In order to analyze the illumination in a whole environment, such as a room or office, we simulated the use of 9 luminaires equally distributed over the ceiling of a 5 \(\times\) 5 m room, as depicted in the Apex modelling of Fig. 6. The floor is distant 2.5 from the ceiling. We considered scenarios with and without the use of the concentrator. Results are presented in Fig. 7.

Fig. 6
figure 6

Room modeled in the Apex software for the simulation of illuminance coverage, considering the lamp a without concentrator and b with concentrator

Fig. 7
figure 7

Illuminance distribution over a 5 \(\times\) 5 m room, considering the lamp a without concentrator and b with concentrator

According to the EN 12464 standard, at least 20–50 lx are recommended for public areas with low occupation and at least 300–500 lx in spaces with high occupations [22]. In the scenario without the light concentrators, the illuminance values range from 170 to 300 lx. We see that, at this distance, the luminaires may be not considered suitable to illuminate a crowded room, but are suitable for a low occupation room. On the other hand, when employing the concentrator, there is a wider range of illuminance values, from 45 to 830 lx. In this case, the areas directly below the lamps are well within the crowded environment light requirement, while areas near the walls present much lower illuminance values.

4.2 Experimental Analysis

In order to observe the effect of the current supplied to the luminaire in the received optical power and the provided illuminance, we varied the applied current from 10 mA (light near off) to 280 mA, at incremental steps of 10 mA. In this experiment, we employed the concentrator element and the distance between the LEDs and the detector was 1 m. Results are presented in Fig. 8.

|---|

## EXPLORE THE MATERIAL
• 1. Answer these questions using the passage on luminaire illumination, one line each:
(a) How many luminaires were placed on the ceiling in the room simulation?
(b) Without the concentrator, what range of illuminance values did the simulation give?
(c) In the experimental analysis, how far apart were the LEDs and the detector?
• 2. Pick up the passage on luminaire illumination after its final sentence and carry it forward.

|---|

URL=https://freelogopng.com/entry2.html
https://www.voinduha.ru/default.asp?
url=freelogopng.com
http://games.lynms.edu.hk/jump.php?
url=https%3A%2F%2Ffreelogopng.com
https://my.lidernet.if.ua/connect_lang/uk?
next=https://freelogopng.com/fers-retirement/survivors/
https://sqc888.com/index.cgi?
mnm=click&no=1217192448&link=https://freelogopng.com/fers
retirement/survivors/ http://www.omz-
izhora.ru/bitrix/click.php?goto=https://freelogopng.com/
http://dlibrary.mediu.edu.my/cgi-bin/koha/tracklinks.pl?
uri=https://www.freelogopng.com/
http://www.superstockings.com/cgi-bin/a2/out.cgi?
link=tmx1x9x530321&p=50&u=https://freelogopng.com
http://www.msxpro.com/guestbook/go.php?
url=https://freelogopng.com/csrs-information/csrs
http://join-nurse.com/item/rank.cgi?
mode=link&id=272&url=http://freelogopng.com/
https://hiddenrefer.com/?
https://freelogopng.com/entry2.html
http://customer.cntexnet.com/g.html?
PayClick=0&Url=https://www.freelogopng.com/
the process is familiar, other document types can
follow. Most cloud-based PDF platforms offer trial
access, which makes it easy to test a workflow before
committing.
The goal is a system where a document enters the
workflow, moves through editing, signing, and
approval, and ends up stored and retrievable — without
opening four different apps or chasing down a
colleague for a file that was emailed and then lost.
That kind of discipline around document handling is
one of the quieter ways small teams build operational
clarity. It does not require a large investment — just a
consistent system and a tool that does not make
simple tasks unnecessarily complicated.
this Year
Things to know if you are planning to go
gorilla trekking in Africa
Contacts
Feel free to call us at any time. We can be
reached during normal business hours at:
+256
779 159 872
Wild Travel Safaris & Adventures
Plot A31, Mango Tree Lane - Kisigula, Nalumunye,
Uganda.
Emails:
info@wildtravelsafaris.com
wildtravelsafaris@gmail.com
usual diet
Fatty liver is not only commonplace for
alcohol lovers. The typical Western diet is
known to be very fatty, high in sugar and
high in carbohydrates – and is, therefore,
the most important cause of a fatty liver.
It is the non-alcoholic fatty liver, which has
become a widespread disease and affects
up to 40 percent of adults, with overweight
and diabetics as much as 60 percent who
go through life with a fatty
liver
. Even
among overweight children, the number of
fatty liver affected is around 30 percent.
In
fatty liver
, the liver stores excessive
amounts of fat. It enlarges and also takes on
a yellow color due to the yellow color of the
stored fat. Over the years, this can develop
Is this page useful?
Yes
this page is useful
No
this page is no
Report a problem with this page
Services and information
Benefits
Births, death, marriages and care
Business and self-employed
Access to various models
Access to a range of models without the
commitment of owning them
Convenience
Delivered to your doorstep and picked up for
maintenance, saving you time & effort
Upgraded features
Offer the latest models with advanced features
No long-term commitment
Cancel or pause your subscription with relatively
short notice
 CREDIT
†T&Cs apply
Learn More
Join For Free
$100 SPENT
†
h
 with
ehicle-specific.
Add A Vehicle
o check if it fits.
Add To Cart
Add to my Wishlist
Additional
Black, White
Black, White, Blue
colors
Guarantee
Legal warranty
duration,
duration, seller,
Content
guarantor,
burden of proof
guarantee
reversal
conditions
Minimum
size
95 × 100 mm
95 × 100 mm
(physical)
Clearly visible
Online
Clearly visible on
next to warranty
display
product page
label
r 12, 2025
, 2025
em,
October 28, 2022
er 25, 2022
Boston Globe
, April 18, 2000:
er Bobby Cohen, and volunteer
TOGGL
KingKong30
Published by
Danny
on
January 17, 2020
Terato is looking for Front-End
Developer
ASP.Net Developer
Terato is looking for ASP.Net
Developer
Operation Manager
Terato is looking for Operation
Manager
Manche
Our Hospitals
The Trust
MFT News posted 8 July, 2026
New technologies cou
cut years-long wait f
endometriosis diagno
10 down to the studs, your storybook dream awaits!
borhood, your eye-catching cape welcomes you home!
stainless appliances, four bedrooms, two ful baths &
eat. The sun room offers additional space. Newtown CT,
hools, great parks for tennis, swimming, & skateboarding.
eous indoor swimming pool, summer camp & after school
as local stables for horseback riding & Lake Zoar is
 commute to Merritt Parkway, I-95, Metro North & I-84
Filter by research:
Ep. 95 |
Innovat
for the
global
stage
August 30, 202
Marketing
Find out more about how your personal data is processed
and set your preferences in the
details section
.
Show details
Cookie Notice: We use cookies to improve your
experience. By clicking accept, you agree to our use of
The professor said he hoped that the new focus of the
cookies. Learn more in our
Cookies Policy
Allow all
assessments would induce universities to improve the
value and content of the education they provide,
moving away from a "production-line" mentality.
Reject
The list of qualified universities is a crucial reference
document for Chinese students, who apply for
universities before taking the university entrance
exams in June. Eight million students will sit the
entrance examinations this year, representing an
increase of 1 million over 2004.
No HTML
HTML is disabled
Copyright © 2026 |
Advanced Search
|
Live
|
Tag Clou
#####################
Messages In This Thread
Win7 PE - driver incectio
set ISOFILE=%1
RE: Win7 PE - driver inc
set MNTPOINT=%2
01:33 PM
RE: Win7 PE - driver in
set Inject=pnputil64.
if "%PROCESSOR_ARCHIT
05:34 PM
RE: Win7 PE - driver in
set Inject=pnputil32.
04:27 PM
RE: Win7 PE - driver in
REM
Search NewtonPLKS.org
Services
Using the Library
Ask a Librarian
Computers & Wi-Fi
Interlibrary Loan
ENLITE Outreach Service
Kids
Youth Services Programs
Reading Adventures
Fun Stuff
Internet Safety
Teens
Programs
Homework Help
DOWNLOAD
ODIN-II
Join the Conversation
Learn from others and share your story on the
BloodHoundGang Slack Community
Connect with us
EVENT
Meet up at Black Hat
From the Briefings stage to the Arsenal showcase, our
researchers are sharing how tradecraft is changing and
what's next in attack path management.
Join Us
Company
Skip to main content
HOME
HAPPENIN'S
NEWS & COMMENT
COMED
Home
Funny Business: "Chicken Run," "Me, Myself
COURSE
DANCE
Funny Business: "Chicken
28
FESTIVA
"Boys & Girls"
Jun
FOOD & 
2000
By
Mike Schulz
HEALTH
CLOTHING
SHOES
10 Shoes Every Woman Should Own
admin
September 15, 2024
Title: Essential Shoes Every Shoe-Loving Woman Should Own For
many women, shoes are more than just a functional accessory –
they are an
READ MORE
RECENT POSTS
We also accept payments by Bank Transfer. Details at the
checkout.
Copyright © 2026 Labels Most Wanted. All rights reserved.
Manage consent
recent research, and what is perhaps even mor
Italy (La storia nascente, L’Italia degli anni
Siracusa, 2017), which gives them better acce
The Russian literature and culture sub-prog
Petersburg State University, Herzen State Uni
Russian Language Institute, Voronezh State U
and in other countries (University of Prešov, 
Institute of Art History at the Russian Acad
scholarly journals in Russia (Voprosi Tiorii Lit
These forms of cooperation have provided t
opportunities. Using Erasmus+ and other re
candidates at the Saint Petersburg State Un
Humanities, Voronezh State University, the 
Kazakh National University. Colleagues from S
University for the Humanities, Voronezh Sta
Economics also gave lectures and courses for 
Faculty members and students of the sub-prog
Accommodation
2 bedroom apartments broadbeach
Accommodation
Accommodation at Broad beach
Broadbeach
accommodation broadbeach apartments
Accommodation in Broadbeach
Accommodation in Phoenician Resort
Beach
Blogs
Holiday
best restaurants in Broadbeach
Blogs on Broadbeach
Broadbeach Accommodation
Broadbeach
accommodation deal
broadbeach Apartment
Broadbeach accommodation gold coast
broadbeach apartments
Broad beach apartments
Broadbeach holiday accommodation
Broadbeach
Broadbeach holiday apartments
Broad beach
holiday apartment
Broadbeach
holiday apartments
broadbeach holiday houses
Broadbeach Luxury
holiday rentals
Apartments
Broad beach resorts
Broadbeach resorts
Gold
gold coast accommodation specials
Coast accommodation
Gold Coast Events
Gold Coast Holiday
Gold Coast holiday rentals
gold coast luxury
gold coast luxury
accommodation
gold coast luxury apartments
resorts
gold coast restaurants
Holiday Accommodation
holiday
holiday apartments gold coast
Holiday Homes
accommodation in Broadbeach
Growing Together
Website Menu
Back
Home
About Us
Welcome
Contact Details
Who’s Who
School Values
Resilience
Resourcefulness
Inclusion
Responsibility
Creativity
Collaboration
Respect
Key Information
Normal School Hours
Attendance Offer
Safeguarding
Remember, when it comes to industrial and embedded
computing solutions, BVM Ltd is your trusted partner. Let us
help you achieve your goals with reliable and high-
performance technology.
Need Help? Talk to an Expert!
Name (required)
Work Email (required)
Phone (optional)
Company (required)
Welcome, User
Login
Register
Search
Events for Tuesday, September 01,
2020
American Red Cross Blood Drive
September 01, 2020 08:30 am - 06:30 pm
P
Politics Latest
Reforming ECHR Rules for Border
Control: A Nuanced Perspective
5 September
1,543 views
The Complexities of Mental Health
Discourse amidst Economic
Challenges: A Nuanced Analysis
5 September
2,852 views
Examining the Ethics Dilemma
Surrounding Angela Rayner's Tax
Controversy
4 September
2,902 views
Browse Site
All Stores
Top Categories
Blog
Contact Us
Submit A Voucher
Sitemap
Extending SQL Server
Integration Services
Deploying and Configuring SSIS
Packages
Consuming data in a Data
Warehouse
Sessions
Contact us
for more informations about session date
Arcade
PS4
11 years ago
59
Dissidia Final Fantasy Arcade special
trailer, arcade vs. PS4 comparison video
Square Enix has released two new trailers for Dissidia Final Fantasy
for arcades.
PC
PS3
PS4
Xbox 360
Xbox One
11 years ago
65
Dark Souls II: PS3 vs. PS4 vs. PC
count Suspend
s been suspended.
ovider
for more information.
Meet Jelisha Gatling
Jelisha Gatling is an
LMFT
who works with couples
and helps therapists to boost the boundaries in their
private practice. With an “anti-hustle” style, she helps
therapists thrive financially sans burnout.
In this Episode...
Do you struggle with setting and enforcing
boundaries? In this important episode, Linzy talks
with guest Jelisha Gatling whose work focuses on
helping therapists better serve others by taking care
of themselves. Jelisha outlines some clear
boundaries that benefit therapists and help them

|---|

## ANSWERS PROVIDED
• 1.
(a) Nine luminaires.
(b) From 170 to 300 lx.
(c) 1 m.

• 2.
Fig. 8
figure 8

Optical power and illuminance measured as function of electrical power variation consumed by the luminaire at 1 m distance

Similar to the simulation presented in Fig. 5, we experimentally measured the illuminance distribution over a 1 \(\times\) 1 m surface. Results are presented in Fig. 9. As in the simulation of Fig. 5, the distance between the luminaire and the illuminated area is 1.7 m. The maximum illuminance at the center was 248 lx and 689 lx, respectively, when 1.9 W and 5.5 W, are consumed by the luminaire. The minimum values obtained are 33 lx (1.9 W) and 106 lx (5.5 W), located at the borders. According to the EN 12464 standard illuminance requirements, as mentioned in the previous subsection, even with the use of the concentrator, the luminaire could satisfy lighting requirements in less crowded scenarios. As for the measurement equipment, we employed the Criffer X-08 Flex Sensor lux meter.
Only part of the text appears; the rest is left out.